A docufilm, I believe, must take into account memories and imagination, testimonies and poems by enhancing the flashback and flashfoward in an editing idea that offers the viewer an unprecedented unity of scene. "Operazione Batiscafo Trieste" as director gave me the opportunity to play on the chronicle of time by throwing in the digital era and contemporary photography, the black and white of history with archive material from the Istituto Luce. The resulting mix is the human in us. We are made of the past and yet dreamers live in it. Featuring for the first time the children of pilots Bertrand Piccard and Kelly Walsh, the film traces the birth of the project, the challenges and the human significance of an enterprise that conquered the world, even making it onto the cover of Life.

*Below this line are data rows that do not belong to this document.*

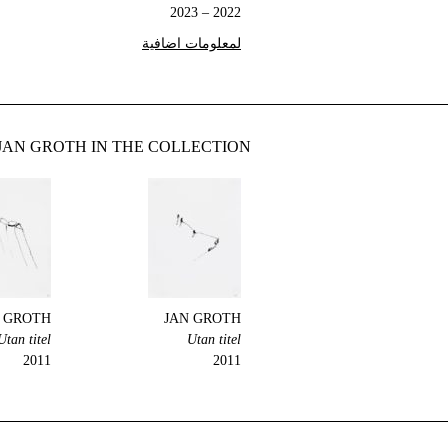
2022 – 2023
لمعلومات اضافية
JAN GROTH IN THE COLLECTION
 GROTH
JAN GROTH
Utan titel
Utan titel
2011
2011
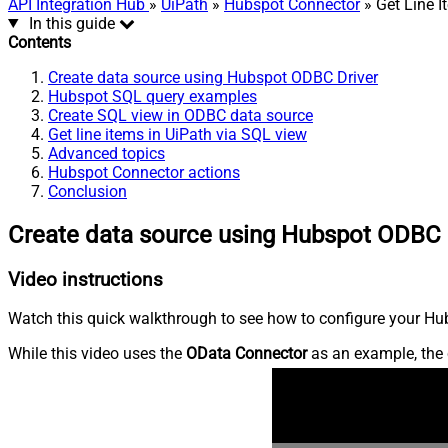
API Integration Hub
»
UiPath
»
Hubspot Connector
» Get Line I
In this guide
Contents
Create data source using Hubspot ODBC Driver
Hubspot SQL query examples
Create SQL view in ODBC data source
Get line items in UiPath via SQL view
Advanced topics
Hubspot Connector actions
Conclusion
Create data source using Hubspot ODBC 
Video instructions
Watch this quick walkthrough to see how to configure your Hub
While this video uses the
OData Connector
as an example, the 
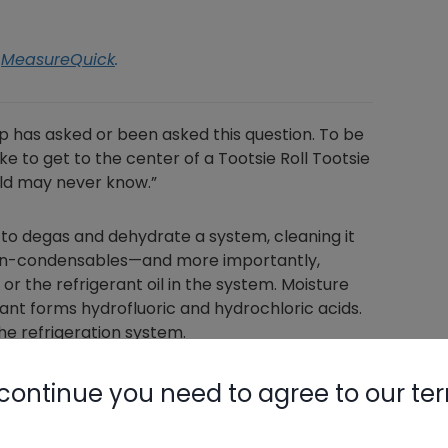
h
MeasureQuick
.
has asked or been asked this question. To be
ake to get to the center of a Tootsie Roll Tootsie
rld may never know.”
o degas and dehydrate a system, cleaning it
 non-condensables—and more importantly,
r the refrigerant oil in the system. Moisture
rant forms hydrofluoric and hydrochloric acids.
e refrigeration system.
ctors in this order, including but not limited
continue you need to agree to our te
contamination, the diameter and length of the
es in the service valves, dryness of the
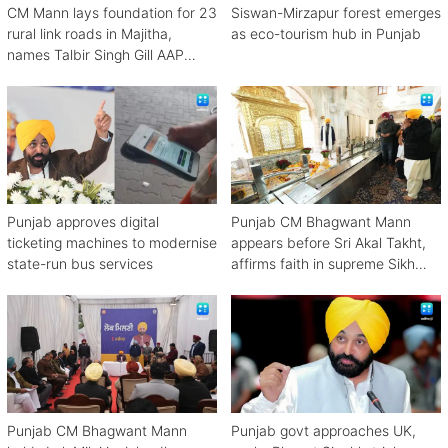
CM Mann lays foundation for 23
Siswan-Mirzapur forest emerges
rural link roads in Majitha,
as eco-tourism hub in Punjab
names Talbir Singh Gill AAP
2027 candidate
Punjab approves digital
Punjab CM Bhagwant Mann
ticketing machines to modernise
appears before Sri Akal Takht,
state-run bus services
affirms faith in supreme Sikh
authority
Punjab CM Bhagwant Mann
Punjab govt approaches UK,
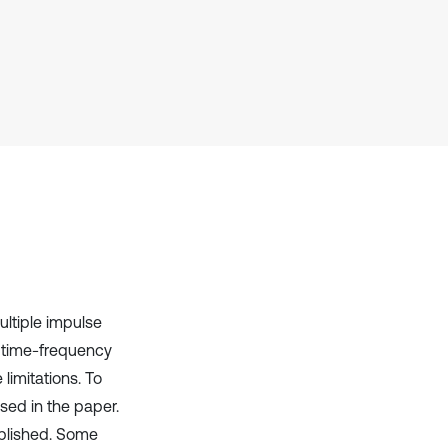
Scite shows how a scientific paper
has been cited by providing the
context of the citation, a
classification describing whether
it supports, mentions, or contrasts
the cited claim, and a label
indicating in which section the
citation was made.
ltiple impulse
l, time-frequency
imitations. To
osed in the paper.
ablished. Some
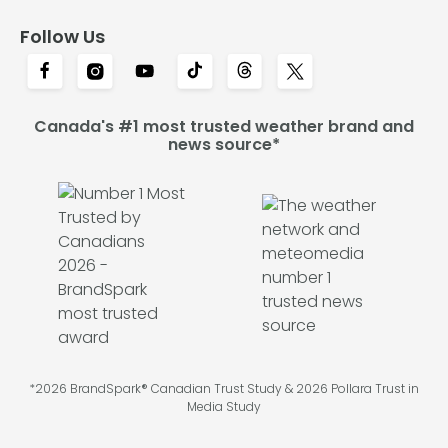
Follow Us
Canada's #1 most trusted weather brand and
news source*
*2026 BrandSpark® Canadian Trust Study & 2026 Pollara Trust in
Media Study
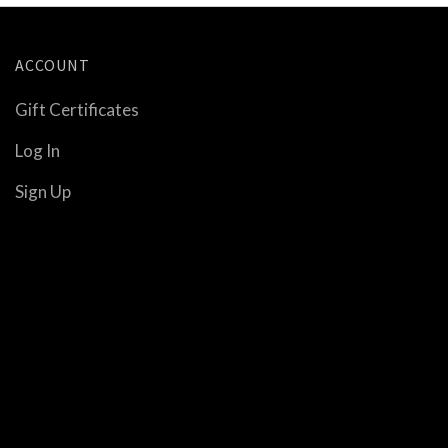
ACCOUNT
Gift Certificates
Log In
Sign Up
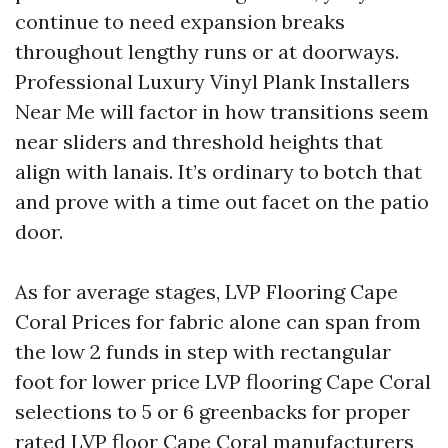
continue to need expansion breaks
throughout lengthy runs or at doorways.
Professional Luxury Vinyl Plank Installers
Near Me will factor in how transitions seem
near sliders and threshold heights that
align with lanais. It’s ordinary to botch that
and prove with a time out facet on the patio
door.
As for average stages, LVP Flooring Cape
Coral Prices for fabric alone can span from
the low 2 funds in step with rectangular
foot for lower price LVP flooring Cape Coral
selections to 5 or 6 greenbacks for proper
rated LVP floor Cape Coral manufacturers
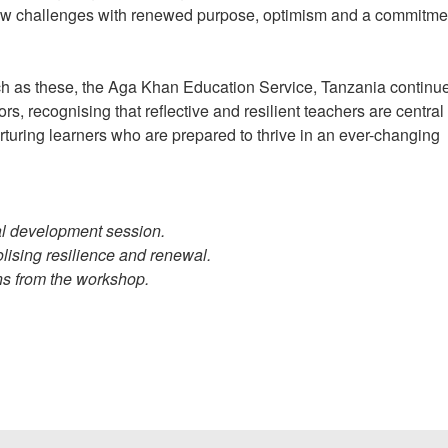
new challenges with renewed purpose, optimism and a commitme
ch as these, the Aga Khan Education Service, Tanzania continue
rs, recognising that reflective and resilient teachers are central 
urturing learners who are prepared to thrive in an ever-changing
nal development session.
olising resilience and renewal.
ons from the workshop.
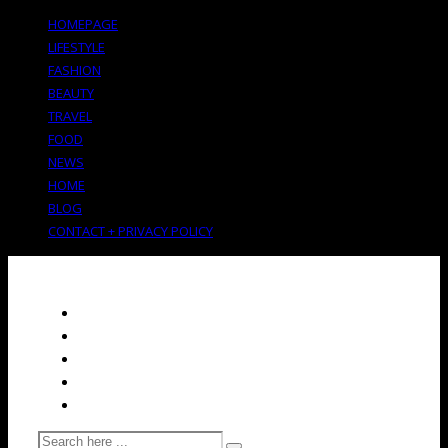
HOMEPAGE
LIFESTYLE
FASHION
BEAUTY
TRAVEL
FOOD
NEWS
HOME
BLOG
CONTACT + PRIVACY POLICY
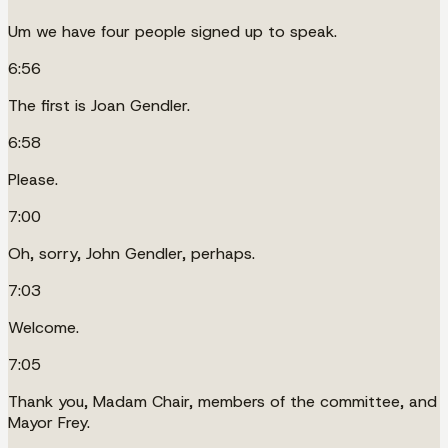
Um we have four people signed up to speak.
6:56
The first is Joan Gendler.
6:58
Please.
7:00
Oh, sorry, John Gendler, perhaps.
7:03
Welcome.
7:05
Thank you, Madam Chair, members of the committee, and
Mayor Frey.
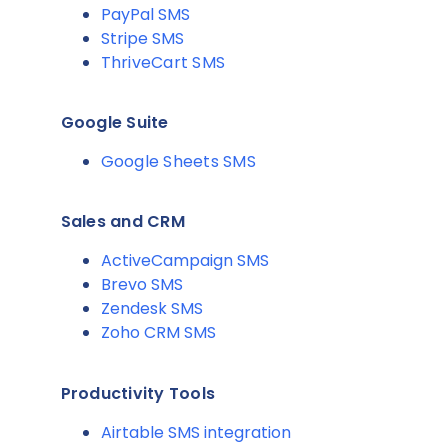
PayPal SMS
Stripe SMS
ThriveCart SMS
Google Suite
Google Sheets SMS
Sales and CRM
ActiveCampaign SMS
Brevo SMS
Zendesk SMS
Zoho CRM SMS
Productivity Tools
Airtable SMS integration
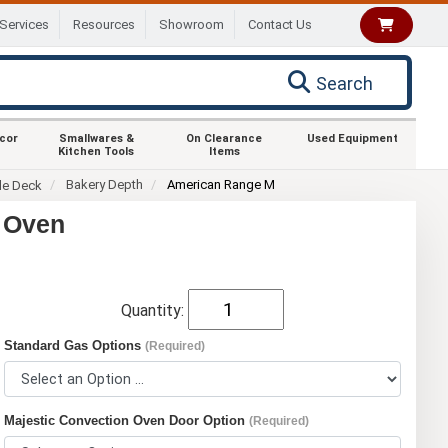
Services
Resources
Showroom
Contact Us
Search
ecor
Smallwares &
On Clearance
Used Equipment
Kitchen Tools
Items
Bakery Depth
American Range M
le Deck
 Oven
Quantity:
Standard Gas Options
(Required)
Majestic Convection Oven Door Option
(Required)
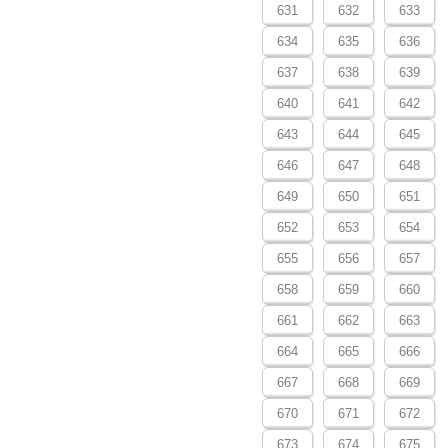
631
632
633
634
635
636
637
638
639
640
641
642
643
644
645
646
647
648
649
650
651
652
653
654
655
656
657
658
659
660
661
662
663
664
665
666
667
668
669
670
671
672
673
674
675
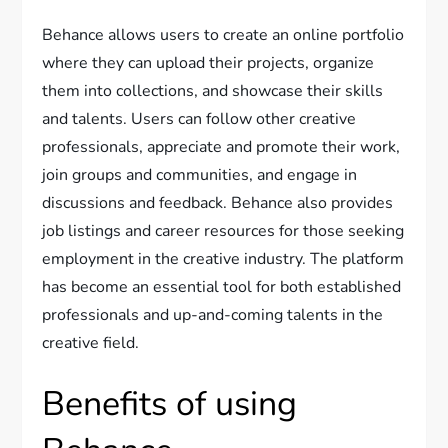
Behance allows users to create an online portfolio
where they can upload their projects, organize
them into collections, and showcase their skills
and talents. Users can follow other creative
professionals, appreciate and promote their work,
join groups and communities, and engage in
discussions and feedback. Behance also provides
job listings and career resources for those seeking
employment in the creative industry. The platform
has become an essential tool for both established
professionals and up-and-coming talents in the
creative field.
Benefits of using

Sixty-six years after that descent into the abyss, the docufilm follows the faithful reconstruction of the bathyscaphe Trieste, symbolically bringing it 'home', to the museum named after Diego de Henriquez in a close comparison with the record-breaking bathyscaphe filmed and narrated in Washington at the US Navy's National Museum. It is not just the tale of a scientific record, but the story of a visionary dream: to explore the unknown by offering a message of knowledge. The bathyscaphe Trieste is now here, wanted by the City of Trieste, to show the world that the name of that enterprise remains synonymous with perseverance, courage and faith in the future.